Non-Fat, Tall, Half-Caf Latte, Please
After I left college, unable to get a job in my field, I started working full-time at a corporate coffee shop. (Some of you may still remember me as your mostly friendly neighborhood barista.) I took time away from Facebook because I’d yet to reconcile my shame of not working in a professional environment, and I was constantly inundated by status updates and job descriptions of my peers and their loftier, already reached ambitions. I found it was easier to fail in real life than to fail online. Facebook wasn’t merely demanding to know my relationship status; it was prying into the disquieting fear of being unemployable.
And the social anxiety doesn’t end there. A May TODAY Show survey of 7,000 U.S. mothers suggested that nearly half of all moms claim to sometimes suffer from “Pinterest stress – the worry that they’re not crafty or creative enough.” Pinterest, the pin board-style photo-sharing site, has emerged as a haven for crafty mothers spearheading classroom bake sales and children’s birthday parties. According to the survey, moms harbor resentment and envy that they can’t compete with the picture-perfect domesticity that populates the site.
Photo via Pinterest
The situation can be casually defined as “compare and despair,” a fear of personal failure when measured against the expectations of peers. “Social media sites actually feed jealousy by creating the illusion that other people are living happier, more fulfilled lives than our own.” writes Kim Schneiderman, a licensed clinical social worker in Manhattan, in Psychology Today.
Best Foot Forward
We’ve become increasingly aware of how we portray ourselves on social media, going beyond “best foot forward” to prim, prepped perfection. The argument, of course, is that the perceived perfection is only screen deep. The glaze of cherished moments may belie screaming toddlers, unhappy cubicle-dwellers, stressed mothers or fractured marriages. But the perception can be agonizing, particularly to adolescents as they form their own self-concept.
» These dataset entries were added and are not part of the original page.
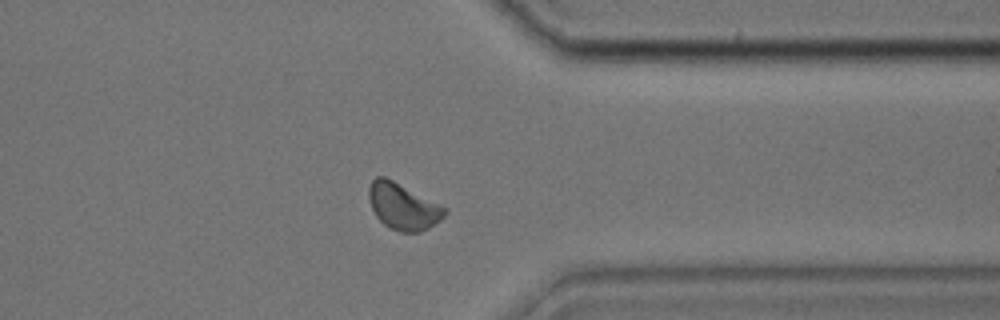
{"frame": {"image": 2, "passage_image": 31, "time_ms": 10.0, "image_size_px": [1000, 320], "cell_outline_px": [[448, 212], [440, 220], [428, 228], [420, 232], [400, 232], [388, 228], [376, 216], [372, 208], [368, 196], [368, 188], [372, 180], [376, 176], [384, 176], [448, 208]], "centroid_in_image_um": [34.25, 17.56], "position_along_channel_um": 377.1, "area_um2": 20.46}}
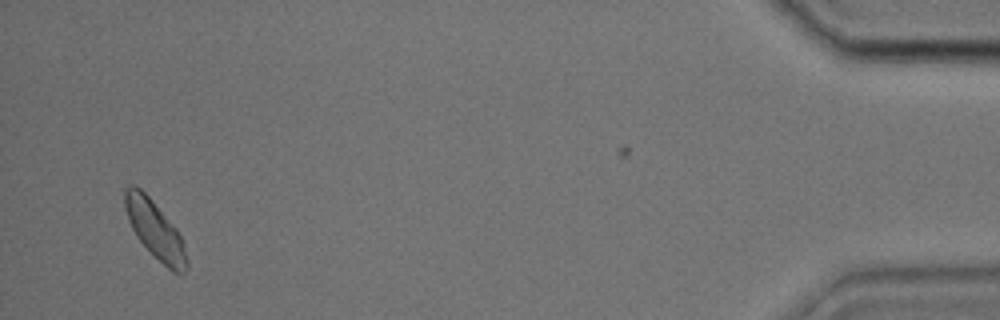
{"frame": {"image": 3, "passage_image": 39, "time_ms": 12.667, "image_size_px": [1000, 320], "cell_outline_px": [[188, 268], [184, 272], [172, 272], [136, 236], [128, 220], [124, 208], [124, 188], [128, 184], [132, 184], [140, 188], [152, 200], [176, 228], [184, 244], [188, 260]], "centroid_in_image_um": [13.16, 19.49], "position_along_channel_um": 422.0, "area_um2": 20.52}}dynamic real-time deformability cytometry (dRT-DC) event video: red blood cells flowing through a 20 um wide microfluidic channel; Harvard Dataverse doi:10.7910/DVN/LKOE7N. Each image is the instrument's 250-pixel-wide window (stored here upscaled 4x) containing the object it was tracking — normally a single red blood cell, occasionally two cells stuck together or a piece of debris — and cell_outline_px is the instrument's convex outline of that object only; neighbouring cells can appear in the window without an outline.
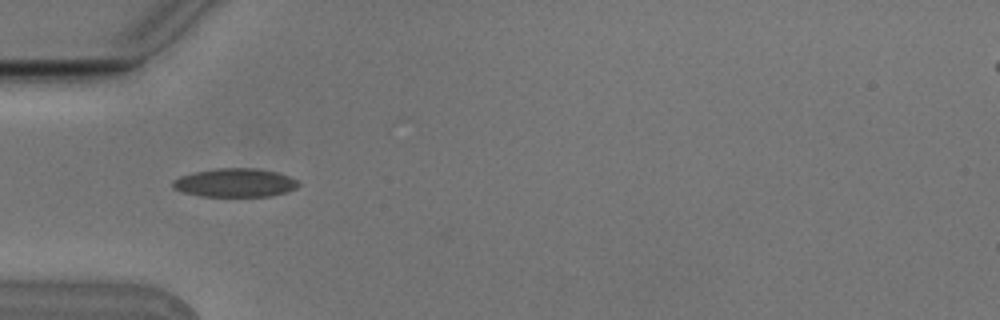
{"species": "Egyptian fruit bat (a non-hibernating species)", "species_latin": "Rousettus aegyptiacus", "temperature_condition": "cold", "stored_images_in_passage": 5, "camera_frame_rate_fps": 3000, "um_per_image_px": 0.085, "animal": {"sex": "male"}, "frame": {"image": 1, "passage_image": 4, "time_ms": 1.0, "image_size_px": [1000, 320], "cell_outline_px": [[300, 184], [296, 188], [288, 192], [272, 196], [200, 196], [184, 192], [172, 188], [172, 180], [180, 176], [196, 172], [216, 168], [256, 168], [276, 172], [288, 176], [296, 180]], "centroid_in_image_um": [19.98, 15.53], "position_along_channel_um": 65.0, "area_um2": 20.92}}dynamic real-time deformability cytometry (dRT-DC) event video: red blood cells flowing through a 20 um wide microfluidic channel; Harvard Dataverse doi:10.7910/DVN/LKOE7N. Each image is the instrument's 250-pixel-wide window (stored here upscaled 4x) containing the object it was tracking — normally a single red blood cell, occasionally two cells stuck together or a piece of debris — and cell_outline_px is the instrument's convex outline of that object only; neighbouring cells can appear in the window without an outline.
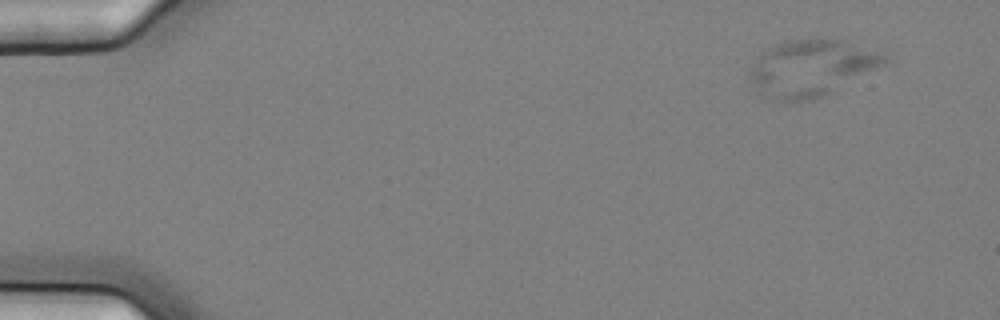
{"species": "common noctule bat (a hibernating species)", "species_latin": "Nyctalus noctula", "temperature_condition": "cold", "stored_images_in_passage": 6, "camera_frame_rate_fps": 3000, "um_per_image_px": 0.085, "animal": {"sex": "female", "body_mass_g": 25.1}, "frame": {"image": 1, "passage_image": 2, "time_ms": 0.333, "image_size_px": [1000, 320], "cell_outline_px": [[888, 60], [884, 64], [832, 92], [812, 100], [788, 104], [784, 104], [768, 96], [748, 80], [748, 72], [752, 64], [768, 48], [776, 44], [792, 40], [848, 40], [888, 52]], "centroid_in_image_um": [69.02, 5.79], "position_along_channel_um": 16.0, "area_um2": 44.51}}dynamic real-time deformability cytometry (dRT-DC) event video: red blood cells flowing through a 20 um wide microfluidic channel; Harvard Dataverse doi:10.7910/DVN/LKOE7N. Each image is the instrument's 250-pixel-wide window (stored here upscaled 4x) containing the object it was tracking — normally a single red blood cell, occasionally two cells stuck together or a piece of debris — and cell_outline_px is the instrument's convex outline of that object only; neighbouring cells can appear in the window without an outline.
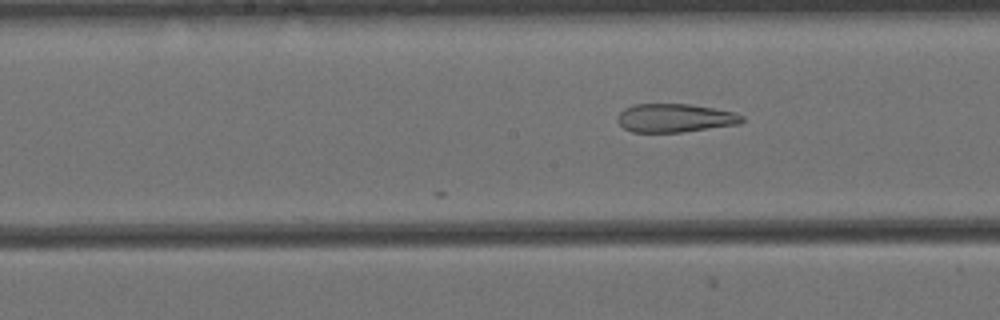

“Kids are getting on Instagram and seeing pictures of people they know doing something they aren’t,” writes social media expert Jon Negroni. “It can be overwhelming for someone between the ages of 13 and 16 to feel like they are missing out on something … Thus, teens like to lie about their lives in order to feel slightly better.”
The answer, it seems, isn’t as simple as just unplugging. While limiting time on social media can be beneficial, some enterprising teens can circumvent their parents. Audrey Grunst, a licensed clinical social worker at Insight Behavioral Health Center in Northbrook, noted that some kids actually purchased “burner” phones with spare cash so they could stay plugged in if their parents took their real phone away.
“Kids are way too far ahead of their parents for them to regulate social media use,” Negroni writes. “Instead, kids (and us) need to be taught how to temper our concern and fixation over social media.”
Grunst recommends parents emphasize the value of downtime and model digital detaching at home. For adolescents already struggling with the anxiety of imperfection, Grunst recommends staying connected—in person. “Find the kernel of truth that you can validate—how much pressure they’re under, what happened to them—and then ask them to problem solve. What do you want to do about this?” The key is to give them the power to self-soothe while supporting and validating their feelings.
As for me, I’m learning to take each engagement announcement and wedding album as a beacon of future happiness, and I’m attempting to channel my envy to happiness for my friends. But I won’t force my sweet, patient boyfriend to settle down even one day sooner than he—or I—is ready.